縄張りと島

  • 縄張りと島
判型:260×210 / ページ数:152ページ / ISBN:9784255012513 / Cコード:C0070 / 発売日:2021/10/05

縄張りと島

加藤翼 定価: 3,630円(本体3,300円+税)

在庫: 在庫あり

2021年7月から9月にかけて東京オペラシティアートギャラリーにて開催され、大きな注目を集めた、加藤翼の美術館での初個展「縄張りと島」のカタログであり自身初の作品集。

人々が知恵を出し合い、ロープと人力だけで巨大な構造体を引き倒したり、引き起こしたりする作品の原点とは何か? 「引き倒し」から「引き興し」への展開点は何だったのか?

東日本大震災の年に福島県いわき市で行なった《The Lighthouses – 11.3 PROJECT》(地域のシンボルである灯台を模した構造体を被災者や住民とともに引き起こした)、トランプ大統領誕生の年にアメリカのシアトルで制作した《Woodstock 2017》(4人の白人男性が互いに縛られながらアメリカ国家を演奏)といった代表作をはじめ、他にもマレーシア、メキシコ、ベトナム、香港など、世界各地で制作してきたこの15年間ほどの作品の数々を最新作まで網羅。

作品画像だけでなく、制作時のスケッチ、制作現場の写真、アイデアメモや図面など、資料も多数収録。作品解説ともなる対談2本と論考2本がそれらの間を有機的に縫って展開することで、作品理解にさらなる奥行きが生まれるつくり。もちろん「縄張りと島」展の展示風景も現場の雰囲気そのままに紙面で再現。

自然災害、都市開発、環境破壊などで地域のコミュニティが解体の危機に瀕するなか、人々が自発的に参画し、一体となって何かを実践することの意義を照らし出す。そして、ロープにみなぎる緊張そのままに、「ともに引っ張る」ことの原初的衝動を探りながら、分断や対立を超えた「協働」の可能性を見据える。ブックデザインは吉岡秀典(セプテンバーカウボーイ)。

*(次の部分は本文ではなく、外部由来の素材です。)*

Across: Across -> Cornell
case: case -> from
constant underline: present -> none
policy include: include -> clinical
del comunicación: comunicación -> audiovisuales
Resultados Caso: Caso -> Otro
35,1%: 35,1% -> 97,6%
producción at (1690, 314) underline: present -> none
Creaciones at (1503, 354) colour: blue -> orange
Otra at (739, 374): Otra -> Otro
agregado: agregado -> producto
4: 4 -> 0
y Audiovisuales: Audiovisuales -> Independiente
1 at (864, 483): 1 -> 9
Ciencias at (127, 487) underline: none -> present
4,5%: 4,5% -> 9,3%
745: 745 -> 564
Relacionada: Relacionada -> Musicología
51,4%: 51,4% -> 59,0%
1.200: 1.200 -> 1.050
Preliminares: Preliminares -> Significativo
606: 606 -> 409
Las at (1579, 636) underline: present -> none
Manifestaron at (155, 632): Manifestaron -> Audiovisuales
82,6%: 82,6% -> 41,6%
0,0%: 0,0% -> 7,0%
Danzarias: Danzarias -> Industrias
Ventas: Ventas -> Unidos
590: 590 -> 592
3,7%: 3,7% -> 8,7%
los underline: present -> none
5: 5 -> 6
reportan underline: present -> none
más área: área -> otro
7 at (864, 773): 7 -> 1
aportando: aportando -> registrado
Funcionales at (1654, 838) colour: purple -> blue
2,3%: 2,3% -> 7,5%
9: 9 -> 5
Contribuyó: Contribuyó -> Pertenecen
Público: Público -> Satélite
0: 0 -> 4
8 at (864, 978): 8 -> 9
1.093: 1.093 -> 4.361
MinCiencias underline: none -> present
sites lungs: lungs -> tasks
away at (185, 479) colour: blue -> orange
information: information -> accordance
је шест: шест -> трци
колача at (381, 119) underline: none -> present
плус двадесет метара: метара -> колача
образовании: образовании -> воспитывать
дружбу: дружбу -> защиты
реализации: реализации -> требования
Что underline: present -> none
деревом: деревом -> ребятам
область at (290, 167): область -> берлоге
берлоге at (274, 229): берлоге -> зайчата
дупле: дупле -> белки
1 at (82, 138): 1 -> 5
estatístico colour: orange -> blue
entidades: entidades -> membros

「縄張りや境界線のない大空を自由に飛翔するすぐれた洞察力と批評性こそ、加藤翼というアーティストのたぐい稀な作家性に違いない」……堀 元彰(本書より)

目次

論考01 縄張りと島のその先へ
  堀 元彰(東京オペラシティアートギャラリー チーフ・キュレーター)
対談01 内部と外部のつながり
  ケン・タダシ・オオシマ(建築史家) × 加藤 翼
対談02 移動する民、協働する民
  関野吉晴(文化人類学者・探検家) × 加藤 翼
論考02 パラドックスと緊張の網
  ワン・ウェイウェイ(香港・Centre for Heritage, Arts and Textile キュレーター)
作家略歴
作品リスト

著者紹介

  • 加藤翼(かとう・つばさ)
    1984年生まれ。2007年、武蔵野美術大学造形学部油絵学科卒業、2010年、東京藝術大学大学院美術研究科絵画専攻油画修了。無人島プロダクションでの個展(2011年〜)のほか、「Scratching the Surface」(ハンブルガー・バーンホフ現代美術館、ベルリン、2021年)、「They Do Not Understand Each Other」(大館當代美術館、香港、2020年)、「BECOMING A COLLECTIVE BODY」(イタリア国立21世紀美術館、ローマ、2020年)、「あいちトリエンナーレ2019 情の時代」(愛知芸術文化センター、名古屋、2019年)、「Uprising」(ジュ・ド・ポーム国立美術館、パリ、2016年)など、グループ展多数。2021年7月に美術館での初個展となる「縄張りと島」を開催(東京オペラシティアートギャラリー)。本書がそのカタログであり初の作品集となる。東京国立近代美術館、国立国際美術館、愛知県美術館、豊田市美術館、森美術館、ウルサン美術館などに作品が収蔵されている。